How Do Scenario Nets Differ from Internet Advertising?

How will Scenario Net partnerships differ from today’s site sponsorships, Web advertisements, or affiliate programs?

PORTABLE PROFILES. First, when customers click through to the linked site, their relevant personal profile information will tag along. No more reentering the same data over and over. Customers will have e-wallets or other portable personal profile passports that capture and re-submit personal information.

Will customers be given a choice about whether to carry this profile information along or not? Absolutely. Customers will have the same opt in/opt out choices for passing along profiles that they have today regarding cookies. The wording might look something like this: “Would you like us to convey your relevant profile information to this trusted partner?” A clickable explanation of what the “relevant” information would be in each case would follow.
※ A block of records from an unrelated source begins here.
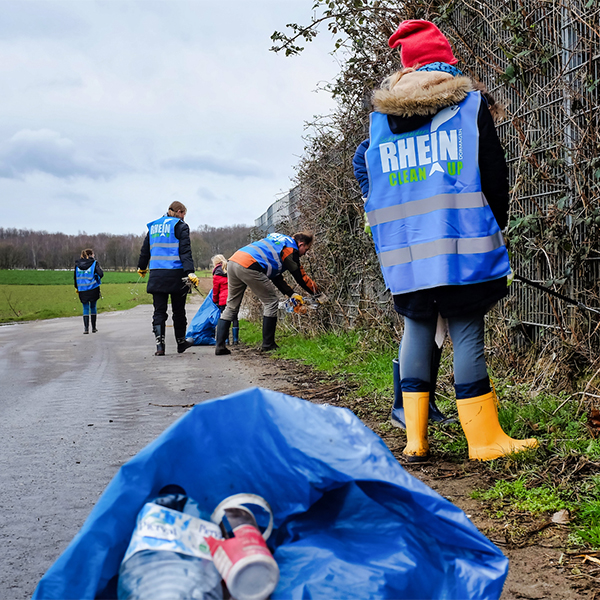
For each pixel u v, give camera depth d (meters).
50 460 3.54
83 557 1.17
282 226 11.31
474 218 2.85
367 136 6.93
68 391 5.90
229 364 7.34
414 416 3.11
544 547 2.17
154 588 1.07
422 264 2.91
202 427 1.27
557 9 4.14
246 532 1.15
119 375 6.84
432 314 2.98
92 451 3.70
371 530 1.28
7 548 2.39
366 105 6.45
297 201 9.91
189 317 19.22
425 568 1.23
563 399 3.74
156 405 5.02
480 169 2.89
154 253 8.62
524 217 4.23
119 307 27.92
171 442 1.24
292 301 8.24
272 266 8.12
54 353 9.52
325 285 8.72
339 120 7.41
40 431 4.25
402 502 1.28
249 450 1.30
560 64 4.13
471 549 1.28
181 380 6.26
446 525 1.26
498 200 2.93
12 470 3.36
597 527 2.18
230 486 1.30
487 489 2.68
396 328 6.46
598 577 1.94
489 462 2.94
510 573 2.00
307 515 1.32
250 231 14.80
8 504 2.86
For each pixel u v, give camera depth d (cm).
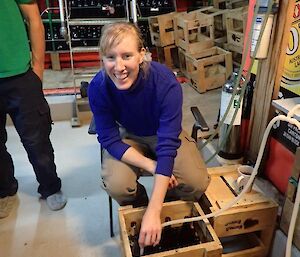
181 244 131
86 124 289
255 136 172
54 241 168
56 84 343
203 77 320
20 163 234
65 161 236
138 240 124
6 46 148
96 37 348
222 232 137
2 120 172
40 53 163
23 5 152
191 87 341
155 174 125
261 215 138
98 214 185
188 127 261
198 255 117
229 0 357
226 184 150
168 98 126
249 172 152
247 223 138
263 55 150
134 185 139
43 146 175
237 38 314
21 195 201
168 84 125
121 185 135
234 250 156
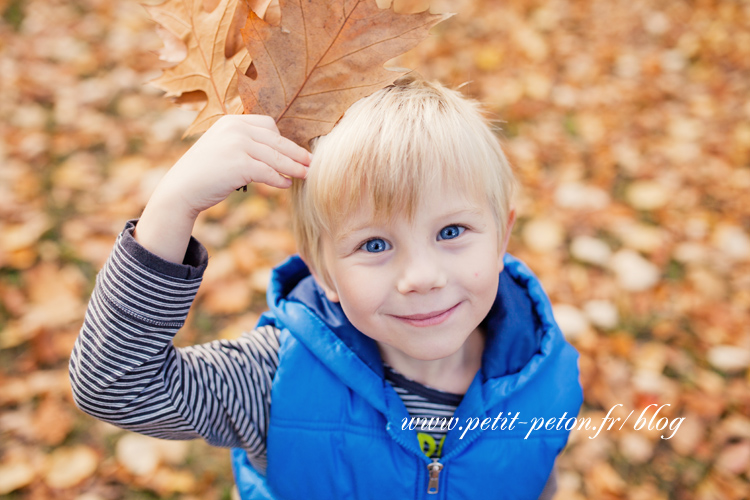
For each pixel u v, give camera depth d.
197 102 0.91
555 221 2.80
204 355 1.08
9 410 2.08
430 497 1.18
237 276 2.51
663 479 1.99
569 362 1.27
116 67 3.53
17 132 3.05
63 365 2.21
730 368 2.27
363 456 1.15
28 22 3.74
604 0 4.37
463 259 1.00
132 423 0.96
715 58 3.82
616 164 3.12
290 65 0.83
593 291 2.51
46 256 2.52
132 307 0.90
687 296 2.50
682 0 4.33
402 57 3.69
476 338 1.29
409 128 0.96
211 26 0.87
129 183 2.87
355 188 0.95
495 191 1.07
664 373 2.26
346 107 0.85
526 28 4.07
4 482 1.90
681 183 3.02
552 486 1.42
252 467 1.37
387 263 0.99
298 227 1.11
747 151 3.18
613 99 3.53
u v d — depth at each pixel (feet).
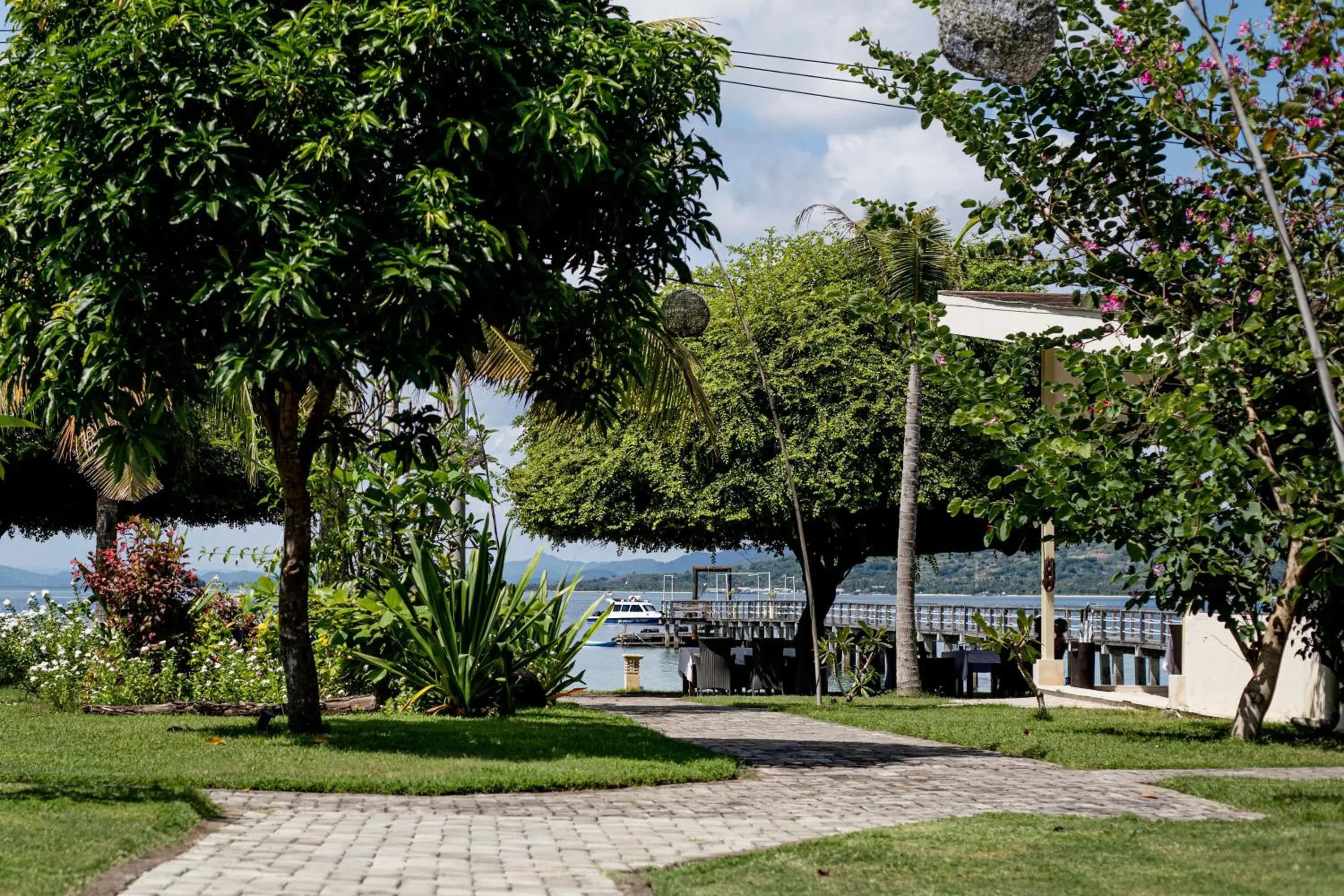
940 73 42.24
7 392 42.06
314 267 31.19
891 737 44.14
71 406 33.63
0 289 36.04
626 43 36.19
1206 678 52.44
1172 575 40.34
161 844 20.76
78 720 41.16
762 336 99.09
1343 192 37.24
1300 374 38.06
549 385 39.96
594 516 104.58
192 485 107.14
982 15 22.99
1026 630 52.01
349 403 52.95
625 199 36.88
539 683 52.60
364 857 20.58
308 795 27.40
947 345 40.68
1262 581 39.19
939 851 21.33
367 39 33.37
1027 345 41.93
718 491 98.84
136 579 51.16
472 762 32.37
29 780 26.91
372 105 33.09
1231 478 37.70
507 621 49.14
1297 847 20.62
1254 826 23.56
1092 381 38.75
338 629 49.08
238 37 33.42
SHARED CUSTOMER INFORMATION. The second difference will be in joint “ownership” of customer data. In today’s Web ad click-through models and affiliate programs, a customer’s identity is never shared. If someone comes to my site and clicks through to buy a book at, I’ll get the commission, but I’ll never know who came through. In tomorrow’s Scenario Nets, customer data will be part of the currency of exchange. I’ll get a lower commission in exchange for knowing the identity (at least what the customer will share with me) of our mutual customer.

Start Designing Your Scenario Nets Today!

Who will benefit from this next step in Web evolution? Convenience-minded customers will prefer to stick with networks of cooperating partners who save them time and steps. Companies that jump on this business model early will learn a lot more about their customers’ preferences, resulting in much better target marketing.

It’s time to start creating your own Scenario Nets before your competitors do.